##### Brano di testo
L’esodo del secondo dopoguerra è stato un evento fondamentale nella storia dell’Adriatico orientale, che ha modificato radicalmente l’aspetto demografico e urbano di tante località. Si è trattato di un punto di rottura con il passato. L’esodo e le sue molle scatenanti tendono a rappresentare la fase finale di un acceso confronto nazionale sviluppatosi sulla costa orientale adriatica a partire dalla prima metà dell’Ottocento, ovvero da quando ha avuto inizio il risveglio etnico globale in Europa. L’acquisizione della consapevolezza nazionale, con i “risorgimenti” dei diversi popoli, non ha portato soltanto a guerre di liberazione, ad esempio da imperi sovranazionali come quello ottomano e asburgico, ma all’omogeneizzazione dei vari corpi linguistici o religiosi sulla base della realtà sul campo in quel preciso momento storico. E così in Dalmazia si sono formate le nazioni croata, serba e italiana, in Istria le nazioni italiana, croata e slovena. Che poi la Monarchia austroungarica sia diventata stretta per i vari corpi nazionali ormai formati è un altro discorso. Le nazioni in bozzolo, certo, si sono rifatte a componenti etniche (o religiose) preesistenti, ma come nel caso di qualsivoglia identità nazionale esse sono state soprattutto un costrutto moderno, in cui si sono mescolate astrazioni, miti, leggende, discorsi politici ed anche ovviamente consuetudini linguistiche. In determinate zone etnia e nazione sono venute a coincidere, in molte altre, soprattutto nelle città maggiori no. E così spesso hanno avuto inizio gli sforzi tesi alla “semplificazione etnica”, a far coincidere etnia, nazione, lingua e territorio. L’esodo (ma potremmo parlare anche al plurale, tenendo conto di tante ondate “migratorie”) spesso, in Dalmazia e nell’Istria centro-orientale è stato anche un modo per sfuggire a questo mastice unificatore, per far valere in situazioni altamente sfavorevoli una libertà di scelta nazionale e linguistica altrimenti negata o comunque resa estremamente difficoltosa.
##########
##### Dati archiviati
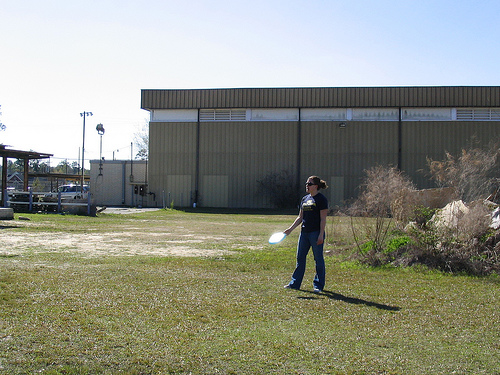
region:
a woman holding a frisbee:
[267, 174, 329, 294]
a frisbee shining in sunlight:
[266, 229, 287, 244]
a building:
[87, 84, 498, 219]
##########
● **Consegne di lavoro**
1. Secondo il testo sull'esodo, quali nazioni si sono formate in Istria?
2. Scrivi il seguito del testo sull'esodo, cominciando dopo la sua ultima frase.
Le voci non servono in alcun modo per questo lavoro.

● **Risposte per consegna**
1. In Istria si sono formate le nazioni italiana, croata e slovena.

2.
A rendere quasi scontata la scelta di intraprendere la dura via dell’esodo è stata in molti casi anche la chiusura delle scuole italiane, oppure il trasferimento forzato degli alunni dagli istituti scolastici in lingua italiana a quelli della maggioranza a causa della “matrice etnica” ritenuta sbagliata dalle autorità. Lo strumento scolastico è stato un veicolo fondamentale d’acculturazione nella guerra per l’identità che si è sviluppata a partire dalla metà dell’Ottocento sulla costa orientale dell’Adriatico. Ne è stata ben consapevole anche l’Austria-Ungheria fin dall’inizio, come confermato dal lento e inesorabile declino del sistema scolastico in lingua italiana in tutti i centri della Dalmazia, eccezion fatta per Zara, nel corso della seconda meta del XIX secolo. In assenza di una verticale scolastica efficiente e sviluppata, tutti gli altri tentativi di mantenere viva l’identità minoritaria si sono rivelati alla lunga inefficaci.

Trascorsi storici

Basti vedere la situazione in Dalmazia nel primo dopoguerra, quando gli italiani riescono sì a ottenere delle misure di tutela, ma legate a doppio filo all’acquisizione della cittadinanza tricolore. Misure che la maggioranza considera ancor oggi alla stregua di un privilegio concesso a una sparuta minoranza, ma che in realtà non fanno altro che ghettizzare la componente minoritaria, impedendo di fatto alla sua lingua e cultura, al suo sistema scolastico di essere parte integrante dell’identità del territorio. Se torniamo all’inizio degli anni Venti, al periodo immediatamente successivo alla fine della Prima guerra mondiale, troviamo infatti un Trattato, quello di Rapallo, con una disposizione che affonda come un bisturi in un corpo culturale composito come quello dalmata dell’epoca. Lo scrittore spalatino Enzo Bettiza ricorda che una paradossale particolarità del Trattato di Rapallo era quella di offrire una specie di rimborso spese all’Italia, estromessa dal grosso della Dalmazia, concedendo ai dalmati che si sentivano italiani, o che si reputavano tali, la carta dell’opzione a favore della cittadinanza italiana: essi potevano diventare così di fatto e di diritto, cittadini italiani all’estero. Non doppia cittadinanza, come ai giorni nostri, ma un diritto di opzione senza però la necessità di trasferire la residenza nel Paese prescelto, che invece accaduto nell’istroquarnerino dopo la Seconda guerra mondiale. Eppure non mancavano e non mancano tra le file della maggioranza quelli che vedono in questa “gentile concessione” ai dalmati italiani una sorta di privilegio concesso agli stessi all’epoca, ovvero una mezza capitolazione diplomatica da parte della Jugoslavia di allora.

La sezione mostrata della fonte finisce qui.